Instruction => Take each line from the material below that includes the string "case" and copy it.
Raw data below:
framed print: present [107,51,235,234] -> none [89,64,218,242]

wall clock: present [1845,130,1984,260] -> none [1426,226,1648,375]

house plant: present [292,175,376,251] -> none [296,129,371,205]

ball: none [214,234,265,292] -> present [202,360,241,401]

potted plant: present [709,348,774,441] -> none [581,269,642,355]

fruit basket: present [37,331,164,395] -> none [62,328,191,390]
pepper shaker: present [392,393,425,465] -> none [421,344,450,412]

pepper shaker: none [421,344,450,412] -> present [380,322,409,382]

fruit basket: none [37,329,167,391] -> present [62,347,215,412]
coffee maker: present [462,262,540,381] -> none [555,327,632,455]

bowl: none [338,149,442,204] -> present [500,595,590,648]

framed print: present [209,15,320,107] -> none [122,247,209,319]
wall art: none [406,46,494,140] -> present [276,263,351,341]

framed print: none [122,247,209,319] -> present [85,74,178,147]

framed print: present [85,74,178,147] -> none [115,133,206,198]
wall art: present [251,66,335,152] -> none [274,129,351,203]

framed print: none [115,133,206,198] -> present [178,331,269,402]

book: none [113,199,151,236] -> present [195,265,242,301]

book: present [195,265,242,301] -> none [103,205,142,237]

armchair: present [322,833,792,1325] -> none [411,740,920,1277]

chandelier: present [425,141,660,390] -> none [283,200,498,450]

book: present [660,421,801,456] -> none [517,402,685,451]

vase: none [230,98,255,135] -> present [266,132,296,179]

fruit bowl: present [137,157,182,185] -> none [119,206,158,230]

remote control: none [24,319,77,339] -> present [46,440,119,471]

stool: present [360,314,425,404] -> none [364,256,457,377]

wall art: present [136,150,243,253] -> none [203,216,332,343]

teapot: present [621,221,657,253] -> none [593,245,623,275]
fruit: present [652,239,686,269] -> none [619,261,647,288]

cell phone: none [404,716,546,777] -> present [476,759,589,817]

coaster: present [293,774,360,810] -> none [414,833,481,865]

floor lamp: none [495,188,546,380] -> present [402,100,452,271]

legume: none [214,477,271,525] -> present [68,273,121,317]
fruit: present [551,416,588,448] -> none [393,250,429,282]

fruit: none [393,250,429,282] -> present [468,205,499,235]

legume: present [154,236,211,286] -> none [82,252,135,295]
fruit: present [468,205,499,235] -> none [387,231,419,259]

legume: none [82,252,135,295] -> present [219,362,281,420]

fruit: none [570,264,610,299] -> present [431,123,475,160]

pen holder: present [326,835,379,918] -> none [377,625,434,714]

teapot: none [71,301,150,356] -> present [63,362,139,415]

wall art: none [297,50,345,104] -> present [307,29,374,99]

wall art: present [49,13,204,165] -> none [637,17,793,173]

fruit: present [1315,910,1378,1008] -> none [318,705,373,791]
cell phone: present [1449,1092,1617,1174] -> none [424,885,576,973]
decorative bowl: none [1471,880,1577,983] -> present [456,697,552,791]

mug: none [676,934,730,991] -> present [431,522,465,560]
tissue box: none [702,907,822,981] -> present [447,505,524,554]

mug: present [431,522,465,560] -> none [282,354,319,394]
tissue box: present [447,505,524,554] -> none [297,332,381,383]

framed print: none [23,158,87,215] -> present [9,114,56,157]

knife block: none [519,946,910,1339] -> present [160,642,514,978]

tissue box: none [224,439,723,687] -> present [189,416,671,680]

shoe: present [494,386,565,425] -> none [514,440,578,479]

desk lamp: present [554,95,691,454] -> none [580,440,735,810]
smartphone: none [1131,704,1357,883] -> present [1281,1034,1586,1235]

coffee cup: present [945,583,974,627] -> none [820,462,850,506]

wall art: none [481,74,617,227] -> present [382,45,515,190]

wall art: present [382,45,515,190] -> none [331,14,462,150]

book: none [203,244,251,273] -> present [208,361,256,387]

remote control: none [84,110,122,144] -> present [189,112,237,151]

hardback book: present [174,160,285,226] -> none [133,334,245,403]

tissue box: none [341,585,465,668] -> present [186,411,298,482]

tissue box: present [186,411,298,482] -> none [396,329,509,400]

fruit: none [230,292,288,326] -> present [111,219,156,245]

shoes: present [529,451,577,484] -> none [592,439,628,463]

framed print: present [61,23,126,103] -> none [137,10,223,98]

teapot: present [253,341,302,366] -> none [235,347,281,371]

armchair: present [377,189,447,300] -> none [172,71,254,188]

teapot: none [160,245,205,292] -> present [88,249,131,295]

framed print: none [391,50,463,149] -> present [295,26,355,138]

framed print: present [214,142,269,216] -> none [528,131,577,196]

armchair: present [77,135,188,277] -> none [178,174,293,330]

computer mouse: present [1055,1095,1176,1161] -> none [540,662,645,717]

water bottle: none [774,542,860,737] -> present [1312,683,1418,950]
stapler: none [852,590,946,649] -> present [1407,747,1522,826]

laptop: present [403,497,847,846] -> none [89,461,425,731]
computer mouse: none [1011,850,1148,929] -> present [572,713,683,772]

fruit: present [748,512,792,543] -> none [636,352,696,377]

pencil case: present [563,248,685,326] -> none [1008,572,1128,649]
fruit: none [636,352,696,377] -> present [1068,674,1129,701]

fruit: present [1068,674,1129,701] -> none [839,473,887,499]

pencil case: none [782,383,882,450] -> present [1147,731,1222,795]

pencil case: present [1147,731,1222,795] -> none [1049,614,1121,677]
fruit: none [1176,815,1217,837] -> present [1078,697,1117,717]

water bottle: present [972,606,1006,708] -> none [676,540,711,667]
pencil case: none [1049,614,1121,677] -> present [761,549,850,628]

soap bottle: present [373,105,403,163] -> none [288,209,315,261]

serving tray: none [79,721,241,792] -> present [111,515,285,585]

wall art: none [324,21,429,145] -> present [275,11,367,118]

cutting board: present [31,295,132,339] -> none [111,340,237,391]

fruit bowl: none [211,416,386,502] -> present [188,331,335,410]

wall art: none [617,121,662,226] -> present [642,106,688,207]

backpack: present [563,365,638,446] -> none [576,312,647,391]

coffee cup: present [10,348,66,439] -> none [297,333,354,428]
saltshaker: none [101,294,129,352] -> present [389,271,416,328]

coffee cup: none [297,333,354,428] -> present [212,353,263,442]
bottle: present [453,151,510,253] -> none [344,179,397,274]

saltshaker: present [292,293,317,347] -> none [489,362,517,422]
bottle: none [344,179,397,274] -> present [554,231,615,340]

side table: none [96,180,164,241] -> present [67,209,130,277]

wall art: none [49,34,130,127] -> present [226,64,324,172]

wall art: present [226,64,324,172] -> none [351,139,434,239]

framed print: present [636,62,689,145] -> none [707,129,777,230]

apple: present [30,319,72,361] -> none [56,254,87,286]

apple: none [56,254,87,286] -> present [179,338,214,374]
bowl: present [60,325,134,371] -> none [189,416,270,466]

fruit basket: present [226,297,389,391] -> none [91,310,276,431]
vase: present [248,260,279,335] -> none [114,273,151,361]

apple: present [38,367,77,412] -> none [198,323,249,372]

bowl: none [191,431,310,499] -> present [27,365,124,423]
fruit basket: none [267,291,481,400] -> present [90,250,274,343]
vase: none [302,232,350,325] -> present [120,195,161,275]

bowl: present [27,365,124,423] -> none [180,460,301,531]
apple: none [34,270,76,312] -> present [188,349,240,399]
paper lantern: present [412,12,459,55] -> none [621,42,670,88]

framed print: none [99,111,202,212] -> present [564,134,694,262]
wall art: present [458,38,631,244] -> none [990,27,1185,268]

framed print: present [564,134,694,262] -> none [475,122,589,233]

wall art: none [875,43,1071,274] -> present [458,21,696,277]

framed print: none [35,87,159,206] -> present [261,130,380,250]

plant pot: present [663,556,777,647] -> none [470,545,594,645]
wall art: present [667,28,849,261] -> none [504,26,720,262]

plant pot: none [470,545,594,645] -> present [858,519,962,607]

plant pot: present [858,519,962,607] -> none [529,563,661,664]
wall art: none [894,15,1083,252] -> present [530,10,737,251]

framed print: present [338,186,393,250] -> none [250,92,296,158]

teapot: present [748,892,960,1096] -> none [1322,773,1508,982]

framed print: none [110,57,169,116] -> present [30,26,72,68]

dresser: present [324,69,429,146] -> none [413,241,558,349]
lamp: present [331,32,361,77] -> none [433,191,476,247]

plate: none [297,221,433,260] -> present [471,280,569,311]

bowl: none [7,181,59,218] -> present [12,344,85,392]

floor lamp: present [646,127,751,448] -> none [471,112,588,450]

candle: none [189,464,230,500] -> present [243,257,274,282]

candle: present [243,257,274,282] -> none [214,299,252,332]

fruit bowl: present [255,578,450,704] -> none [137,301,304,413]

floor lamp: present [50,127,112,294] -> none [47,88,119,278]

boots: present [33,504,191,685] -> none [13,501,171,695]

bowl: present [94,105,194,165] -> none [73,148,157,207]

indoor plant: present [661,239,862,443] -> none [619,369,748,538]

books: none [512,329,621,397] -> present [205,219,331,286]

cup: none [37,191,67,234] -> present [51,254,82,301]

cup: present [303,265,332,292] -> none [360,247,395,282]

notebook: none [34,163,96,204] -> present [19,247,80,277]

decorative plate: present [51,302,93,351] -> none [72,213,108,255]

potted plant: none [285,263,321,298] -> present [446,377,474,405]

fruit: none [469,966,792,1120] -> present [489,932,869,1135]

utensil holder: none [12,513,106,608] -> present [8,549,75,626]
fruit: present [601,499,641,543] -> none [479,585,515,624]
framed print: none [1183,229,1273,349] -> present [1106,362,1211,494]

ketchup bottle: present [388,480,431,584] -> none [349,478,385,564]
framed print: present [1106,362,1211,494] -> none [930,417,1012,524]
End of Raw data.
Response to this exercise =>
pencil case: present [563,248,685,326] -> none [1008,572,1128,649]
pencil case: none [782,383,882,450] -> present [1147,731,1222,795]
pencil case: present [1147,731,1222,795] -> none [1049,614,1121,677]
pencil case: none [1049,614,1121,677] -> present [761,549,850,628]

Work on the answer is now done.